ちなみに私とチズちゃんは未来の出来事について全く聞かなかった。
過去に干渉してでも変えなくちゃいけない未来があるとしたら、それは大人心さんと大人椿さんから教えてくれるだろうし、そもそも『私たちの世界』と『チズちゃんと椿さんが結ばれなかった世界』が同じ未来をたどるとは思えない。
(あとは……そう、未来は自分の手で切り開く的な?)
正直な話、私はこれからのことが楽しみすぎて浮ついていたのだった。
私たちが『世界の果て駅』に2日かけて戻ってくると、駅のホームにはいつの間にやら有線の黒電話が設置されていた。
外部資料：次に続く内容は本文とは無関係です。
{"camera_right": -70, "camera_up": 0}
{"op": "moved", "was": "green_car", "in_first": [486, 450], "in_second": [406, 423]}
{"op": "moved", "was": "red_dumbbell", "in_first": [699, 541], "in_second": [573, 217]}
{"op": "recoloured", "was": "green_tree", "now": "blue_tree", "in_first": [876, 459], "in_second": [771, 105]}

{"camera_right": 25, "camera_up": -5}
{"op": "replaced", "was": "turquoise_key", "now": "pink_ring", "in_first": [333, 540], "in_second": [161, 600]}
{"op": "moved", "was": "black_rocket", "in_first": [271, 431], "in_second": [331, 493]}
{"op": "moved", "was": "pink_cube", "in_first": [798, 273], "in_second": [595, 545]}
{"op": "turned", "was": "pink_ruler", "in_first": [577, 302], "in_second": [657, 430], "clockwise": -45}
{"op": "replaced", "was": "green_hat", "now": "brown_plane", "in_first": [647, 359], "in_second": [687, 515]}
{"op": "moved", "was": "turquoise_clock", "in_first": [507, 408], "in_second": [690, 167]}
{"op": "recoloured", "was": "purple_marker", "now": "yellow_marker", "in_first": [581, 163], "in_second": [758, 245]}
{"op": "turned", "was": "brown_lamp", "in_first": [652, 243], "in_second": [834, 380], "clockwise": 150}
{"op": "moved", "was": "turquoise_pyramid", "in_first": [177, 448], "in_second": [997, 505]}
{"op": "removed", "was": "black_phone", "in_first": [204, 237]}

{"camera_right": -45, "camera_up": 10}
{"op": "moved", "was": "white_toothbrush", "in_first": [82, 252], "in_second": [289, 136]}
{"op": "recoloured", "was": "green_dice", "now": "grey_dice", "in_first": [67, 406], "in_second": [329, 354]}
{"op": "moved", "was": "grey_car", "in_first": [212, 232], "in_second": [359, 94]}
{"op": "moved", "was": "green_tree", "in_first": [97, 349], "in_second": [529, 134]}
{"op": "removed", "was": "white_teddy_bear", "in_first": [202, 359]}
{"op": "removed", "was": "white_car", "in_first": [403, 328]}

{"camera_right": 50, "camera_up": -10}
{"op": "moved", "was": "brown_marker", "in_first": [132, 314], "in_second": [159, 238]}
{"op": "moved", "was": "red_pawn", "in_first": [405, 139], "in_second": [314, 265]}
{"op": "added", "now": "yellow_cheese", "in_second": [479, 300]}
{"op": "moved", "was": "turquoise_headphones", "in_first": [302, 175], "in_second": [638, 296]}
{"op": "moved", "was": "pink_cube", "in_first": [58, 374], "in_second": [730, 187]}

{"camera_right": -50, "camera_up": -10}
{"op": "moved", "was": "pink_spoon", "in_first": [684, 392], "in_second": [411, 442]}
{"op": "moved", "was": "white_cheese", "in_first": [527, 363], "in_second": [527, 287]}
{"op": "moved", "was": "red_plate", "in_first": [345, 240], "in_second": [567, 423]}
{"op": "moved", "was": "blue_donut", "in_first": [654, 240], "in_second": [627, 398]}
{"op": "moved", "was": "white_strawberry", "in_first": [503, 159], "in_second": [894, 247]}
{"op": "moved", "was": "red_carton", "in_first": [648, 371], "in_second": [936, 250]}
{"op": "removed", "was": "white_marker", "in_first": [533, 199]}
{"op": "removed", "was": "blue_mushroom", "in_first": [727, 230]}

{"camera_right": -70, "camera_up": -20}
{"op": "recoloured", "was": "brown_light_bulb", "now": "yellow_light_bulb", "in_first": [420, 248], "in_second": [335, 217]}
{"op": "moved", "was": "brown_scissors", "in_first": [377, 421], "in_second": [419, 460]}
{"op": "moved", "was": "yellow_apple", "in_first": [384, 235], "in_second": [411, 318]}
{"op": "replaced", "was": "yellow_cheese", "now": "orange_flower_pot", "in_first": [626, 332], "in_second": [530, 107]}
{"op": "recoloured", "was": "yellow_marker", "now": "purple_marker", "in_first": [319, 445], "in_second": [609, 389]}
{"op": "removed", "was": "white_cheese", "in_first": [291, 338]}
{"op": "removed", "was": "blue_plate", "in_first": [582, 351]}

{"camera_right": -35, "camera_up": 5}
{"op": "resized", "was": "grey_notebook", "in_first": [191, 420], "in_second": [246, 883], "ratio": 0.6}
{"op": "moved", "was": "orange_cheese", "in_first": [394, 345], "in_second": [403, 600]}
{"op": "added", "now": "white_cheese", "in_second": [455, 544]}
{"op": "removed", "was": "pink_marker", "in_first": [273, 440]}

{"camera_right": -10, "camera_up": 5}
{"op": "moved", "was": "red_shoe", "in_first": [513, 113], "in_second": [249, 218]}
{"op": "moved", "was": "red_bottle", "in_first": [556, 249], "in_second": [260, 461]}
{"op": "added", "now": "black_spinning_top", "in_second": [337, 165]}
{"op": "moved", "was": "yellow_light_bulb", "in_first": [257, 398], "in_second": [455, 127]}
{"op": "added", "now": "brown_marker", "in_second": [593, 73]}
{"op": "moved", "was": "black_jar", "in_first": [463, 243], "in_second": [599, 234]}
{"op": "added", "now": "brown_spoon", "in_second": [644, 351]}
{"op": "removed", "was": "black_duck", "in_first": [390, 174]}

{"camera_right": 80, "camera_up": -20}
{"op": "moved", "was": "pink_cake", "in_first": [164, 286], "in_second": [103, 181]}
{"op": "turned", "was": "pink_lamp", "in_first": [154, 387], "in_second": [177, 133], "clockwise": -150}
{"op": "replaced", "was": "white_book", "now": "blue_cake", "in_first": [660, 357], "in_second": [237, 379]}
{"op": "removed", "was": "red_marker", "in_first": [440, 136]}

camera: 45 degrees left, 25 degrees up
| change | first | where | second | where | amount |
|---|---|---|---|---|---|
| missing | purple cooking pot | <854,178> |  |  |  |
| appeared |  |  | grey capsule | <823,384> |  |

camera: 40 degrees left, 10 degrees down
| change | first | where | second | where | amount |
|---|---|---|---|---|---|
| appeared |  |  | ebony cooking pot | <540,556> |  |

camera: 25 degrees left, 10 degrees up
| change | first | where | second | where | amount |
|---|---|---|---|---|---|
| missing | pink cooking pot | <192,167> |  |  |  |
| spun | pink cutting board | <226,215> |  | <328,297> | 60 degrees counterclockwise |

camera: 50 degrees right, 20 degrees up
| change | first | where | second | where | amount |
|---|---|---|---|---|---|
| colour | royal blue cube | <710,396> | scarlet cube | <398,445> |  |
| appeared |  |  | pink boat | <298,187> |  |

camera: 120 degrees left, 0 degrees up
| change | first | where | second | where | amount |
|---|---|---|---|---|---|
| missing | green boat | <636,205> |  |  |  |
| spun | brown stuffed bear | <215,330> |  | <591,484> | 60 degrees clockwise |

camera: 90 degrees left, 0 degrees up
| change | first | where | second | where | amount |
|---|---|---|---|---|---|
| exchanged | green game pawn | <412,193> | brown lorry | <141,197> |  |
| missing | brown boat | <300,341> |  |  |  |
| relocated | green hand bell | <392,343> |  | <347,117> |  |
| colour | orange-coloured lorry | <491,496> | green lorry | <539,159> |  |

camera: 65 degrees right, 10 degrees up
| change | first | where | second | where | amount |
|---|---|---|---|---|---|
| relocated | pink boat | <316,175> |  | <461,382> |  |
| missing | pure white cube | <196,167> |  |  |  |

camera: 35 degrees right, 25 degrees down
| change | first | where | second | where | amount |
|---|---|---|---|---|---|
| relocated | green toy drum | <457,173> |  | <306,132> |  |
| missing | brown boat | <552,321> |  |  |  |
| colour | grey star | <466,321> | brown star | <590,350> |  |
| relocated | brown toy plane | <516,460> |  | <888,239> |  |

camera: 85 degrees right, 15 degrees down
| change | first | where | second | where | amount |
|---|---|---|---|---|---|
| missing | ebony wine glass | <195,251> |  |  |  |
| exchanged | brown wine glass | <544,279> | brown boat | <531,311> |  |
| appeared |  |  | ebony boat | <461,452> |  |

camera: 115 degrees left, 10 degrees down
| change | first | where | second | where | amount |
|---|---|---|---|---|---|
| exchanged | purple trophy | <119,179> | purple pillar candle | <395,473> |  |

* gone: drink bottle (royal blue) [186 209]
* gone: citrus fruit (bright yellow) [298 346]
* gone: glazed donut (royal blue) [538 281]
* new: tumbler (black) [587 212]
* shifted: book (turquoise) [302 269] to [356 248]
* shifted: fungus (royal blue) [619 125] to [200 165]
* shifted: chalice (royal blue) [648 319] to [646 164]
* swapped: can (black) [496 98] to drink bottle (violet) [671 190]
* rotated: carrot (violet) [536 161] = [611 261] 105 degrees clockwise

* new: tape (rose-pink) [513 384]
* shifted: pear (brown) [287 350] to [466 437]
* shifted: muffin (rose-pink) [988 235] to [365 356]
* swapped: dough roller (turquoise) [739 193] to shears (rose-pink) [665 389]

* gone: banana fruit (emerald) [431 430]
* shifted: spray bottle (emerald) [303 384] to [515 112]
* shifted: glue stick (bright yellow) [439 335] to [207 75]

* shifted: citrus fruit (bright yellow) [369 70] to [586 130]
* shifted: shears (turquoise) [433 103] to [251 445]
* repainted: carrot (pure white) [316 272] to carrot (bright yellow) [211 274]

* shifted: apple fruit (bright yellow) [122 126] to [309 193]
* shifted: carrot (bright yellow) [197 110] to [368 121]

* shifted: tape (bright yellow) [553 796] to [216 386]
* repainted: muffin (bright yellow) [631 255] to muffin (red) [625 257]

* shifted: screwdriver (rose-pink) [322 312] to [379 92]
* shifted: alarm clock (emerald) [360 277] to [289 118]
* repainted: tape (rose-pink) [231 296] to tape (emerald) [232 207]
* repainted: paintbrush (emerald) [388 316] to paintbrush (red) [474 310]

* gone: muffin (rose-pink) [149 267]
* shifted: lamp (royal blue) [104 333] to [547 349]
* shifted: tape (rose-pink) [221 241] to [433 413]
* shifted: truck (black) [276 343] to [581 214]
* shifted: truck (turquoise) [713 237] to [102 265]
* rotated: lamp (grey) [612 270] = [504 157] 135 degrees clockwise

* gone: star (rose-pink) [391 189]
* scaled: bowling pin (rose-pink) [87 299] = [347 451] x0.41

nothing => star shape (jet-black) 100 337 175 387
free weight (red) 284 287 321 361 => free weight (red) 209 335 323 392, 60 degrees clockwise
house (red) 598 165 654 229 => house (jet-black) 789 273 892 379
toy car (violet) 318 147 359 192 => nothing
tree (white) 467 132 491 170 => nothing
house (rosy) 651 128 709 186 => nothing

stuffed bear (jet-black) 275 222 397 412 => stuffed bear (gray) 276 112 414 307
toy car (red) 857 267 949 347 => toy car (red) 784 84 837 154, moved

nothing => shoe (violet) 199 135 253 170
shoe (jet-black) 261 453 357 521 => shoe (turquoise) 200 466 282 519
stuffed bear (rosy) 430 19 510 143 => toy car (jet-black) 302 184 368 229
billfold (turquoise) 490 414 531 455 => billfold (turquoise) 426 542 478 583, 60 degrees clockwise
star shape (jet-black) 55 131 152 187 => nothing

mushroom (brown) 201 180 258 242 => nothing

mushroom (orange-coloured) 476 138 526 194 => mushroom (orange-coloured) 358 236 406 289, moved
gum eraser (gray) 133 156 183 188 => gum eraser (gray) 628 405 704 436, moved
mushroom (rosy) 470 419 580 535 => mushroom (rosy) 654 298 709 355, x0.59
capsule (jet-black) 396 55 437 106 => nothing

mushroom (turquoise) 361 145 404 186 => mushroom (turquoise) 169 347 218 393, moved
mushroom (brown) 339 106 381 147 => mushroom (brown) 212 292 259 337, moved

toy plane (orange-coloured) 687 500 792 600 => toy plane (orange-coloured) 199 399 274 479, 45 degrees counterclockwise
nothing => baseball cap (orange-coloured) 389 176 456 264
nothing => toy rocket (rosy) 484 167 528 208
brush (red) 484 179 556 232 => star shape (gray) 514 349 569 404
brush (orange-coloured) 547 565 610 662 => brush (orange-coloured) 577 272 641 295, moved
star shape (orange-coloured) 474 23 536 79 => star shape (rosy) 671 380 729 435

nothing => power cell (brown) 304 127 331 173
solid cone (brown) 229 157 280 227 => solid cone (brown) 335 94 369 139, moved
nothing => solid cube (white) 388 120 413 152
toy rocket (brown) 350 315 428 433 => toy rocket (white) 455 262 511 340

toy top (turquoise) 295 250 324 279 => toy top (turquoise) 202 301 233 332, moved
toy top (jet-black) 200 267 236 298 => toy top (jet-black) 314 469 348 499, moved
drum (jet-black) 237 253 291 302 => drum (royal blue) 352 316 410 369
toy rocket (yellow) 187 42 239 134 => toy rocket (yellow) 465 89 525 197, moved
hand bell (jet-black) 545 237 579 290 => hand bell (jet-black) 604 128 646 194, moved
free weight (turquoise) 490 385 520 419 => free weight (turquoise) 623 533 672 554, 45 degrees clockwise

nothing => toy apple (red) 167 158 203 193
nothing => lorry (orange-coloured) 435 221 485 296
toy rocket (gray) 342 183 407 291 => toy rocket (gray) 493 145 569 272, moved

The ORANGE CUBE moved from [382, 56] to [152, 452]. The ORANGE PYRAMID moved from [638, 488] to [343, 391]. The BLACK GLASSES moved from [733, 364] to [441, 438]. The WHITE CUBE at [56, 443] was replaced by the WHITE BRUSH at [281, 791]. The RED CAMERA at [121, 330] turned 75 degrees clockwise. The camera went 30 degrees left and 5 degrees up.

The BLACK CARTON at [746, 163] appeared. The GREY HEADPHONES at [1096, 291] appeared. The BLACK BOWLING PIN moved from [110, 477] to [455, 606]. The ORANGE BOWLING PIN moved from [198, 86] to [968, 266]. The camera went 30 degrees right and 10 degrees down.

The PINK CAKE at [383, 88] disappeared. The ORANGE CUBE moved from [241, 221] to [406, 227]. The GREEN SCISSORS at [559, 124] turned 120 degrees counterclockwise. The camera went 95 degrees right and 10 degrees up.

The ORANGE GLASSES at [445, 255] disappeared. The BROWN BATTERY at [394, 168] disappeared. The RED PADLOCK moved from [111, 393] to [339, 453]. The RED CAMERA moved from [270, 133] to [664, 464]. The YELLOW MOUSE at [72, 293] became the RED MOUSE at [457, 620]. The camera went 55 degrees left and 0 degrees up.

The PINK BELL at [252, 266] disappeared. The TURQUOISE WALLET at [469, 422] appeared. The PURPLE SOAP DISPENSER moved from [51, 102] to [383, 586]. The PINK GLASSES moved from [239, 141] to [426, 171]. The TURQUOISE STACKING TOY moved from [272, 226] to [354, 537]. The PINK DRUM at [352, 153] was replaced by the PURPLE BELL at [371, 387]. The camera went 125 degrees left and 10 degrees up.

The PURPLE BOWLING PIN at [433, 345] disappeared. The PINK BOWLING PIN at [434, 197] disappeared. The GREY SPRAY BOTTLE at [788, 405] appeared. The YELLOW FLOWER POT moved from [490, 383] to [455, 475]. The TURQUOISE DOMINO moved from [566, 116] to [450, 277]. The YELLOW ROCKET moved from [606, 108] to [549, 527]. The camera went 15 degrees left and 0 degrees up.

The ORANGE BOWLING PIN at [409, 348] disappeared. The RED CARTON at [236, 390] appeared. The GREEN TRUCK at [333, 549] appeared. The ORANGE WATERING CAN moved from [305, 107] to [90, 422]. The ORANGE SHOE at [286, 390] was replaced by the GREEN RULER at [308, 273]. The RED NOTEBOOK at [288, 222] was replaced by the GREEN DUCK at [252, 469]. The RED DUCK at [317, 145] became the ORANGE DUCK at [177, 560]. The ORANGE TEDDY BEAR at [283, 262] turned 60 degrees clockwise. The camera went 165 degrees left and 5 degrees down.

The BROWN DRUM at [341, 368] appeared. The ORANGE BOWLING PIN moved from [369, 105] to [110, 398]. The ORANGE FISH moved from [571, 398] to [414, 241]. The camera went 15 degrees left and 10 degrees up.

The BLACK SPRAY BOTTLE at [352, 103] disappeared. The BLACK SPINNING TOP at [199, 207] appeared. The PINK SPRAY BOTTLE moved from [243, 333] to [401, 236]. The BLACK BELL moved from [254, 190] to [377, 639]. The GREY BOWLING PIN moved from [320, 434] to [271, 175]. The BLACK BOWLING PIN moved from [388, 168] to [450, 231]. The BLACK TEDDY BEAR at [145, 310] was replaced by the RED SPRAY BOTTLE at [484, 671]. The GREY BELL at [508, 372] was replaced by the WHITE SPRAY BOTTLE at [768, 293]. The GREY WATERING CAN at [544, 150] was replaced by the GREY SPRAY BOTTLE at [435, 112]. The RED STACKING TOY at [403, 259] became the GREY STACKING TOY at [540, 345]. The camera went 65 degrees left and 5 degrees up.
どうやら、それは私たちを心配して管理人さんが設置してくれたものらしく、私は昔懐かしい黒電話で管理人さんへ迎えに来てくれるよう電話した。
管理人さんはすぐにメトロ九龍で駆けつけてくれて、私たちはその車両に乗り込んだところでようやく世界の果てから脱した事実に安堵した。そうして完全に気が抜けた結果、私たちはそろいもそろって客席で居眠りしてしまったのだった。
私たちは始発駅で管理人さんに揺り起こされると、宇宙から地球に帰ってきたばかりの宇宙飛行士のように、だるくなった体を引きずるようにしてメトロ九龍の車両から降りた。
メトロ九龍の始発駅は地下放水路を思わせるコンクリート打ちっ放しの巨大空間で、最初に来たときはそのスケールの大きさに圧倒されたものの、こうして帰ってくるとまるで実家に戻ってきたような安心感があった。
「椿のやつ、千鶴を心配しすぎて寝込んでるから早く行ってやりな」
「本当ですかっ!? じゃあ、そのっ……ここで失礼しますっ!!」
管理人さんからそう伝えられると、チズちゃんは私たちにぺこりと一礼してから、歩き通しで疲れているとは思えないスピードで階段を駆け上がっていった。
(早速帰って一寝入り……いや、その前にちゃんと二人を見送らなくちゃね)
私は大きく伸びをして、それから大人心さんと大人椿さんの方に振り返る。二人とも流石に疲れているようで、冷たい駅のホームに腰を下ろしていた。
「それじゃあ、帰り道を探しましょうか」
「いやいや、それには及ばないですよ」
パタパタと手を振る大人心さん。
無造作に伸びた前髪の隙間から、達成感に満たされた満足顔が覗いていた。
「お互いの抱えている問題を解決するために別世界へ呼び出されたわけですからね。それが解決したんだから、きっと自然に元の世界へ戻れますよ。それが少女九龍城のいつものパターンじゃないですか」
「ははぁ……10年後の少女九龍城もそんな感じなんですね」
私と大人心さんは気が抜けた感じに笑い合う。
そんな私たちを眺めながら、管理人さんがおいしそうに煙草を吸っていた。
椿さんが口を開いたのはそんなときだった。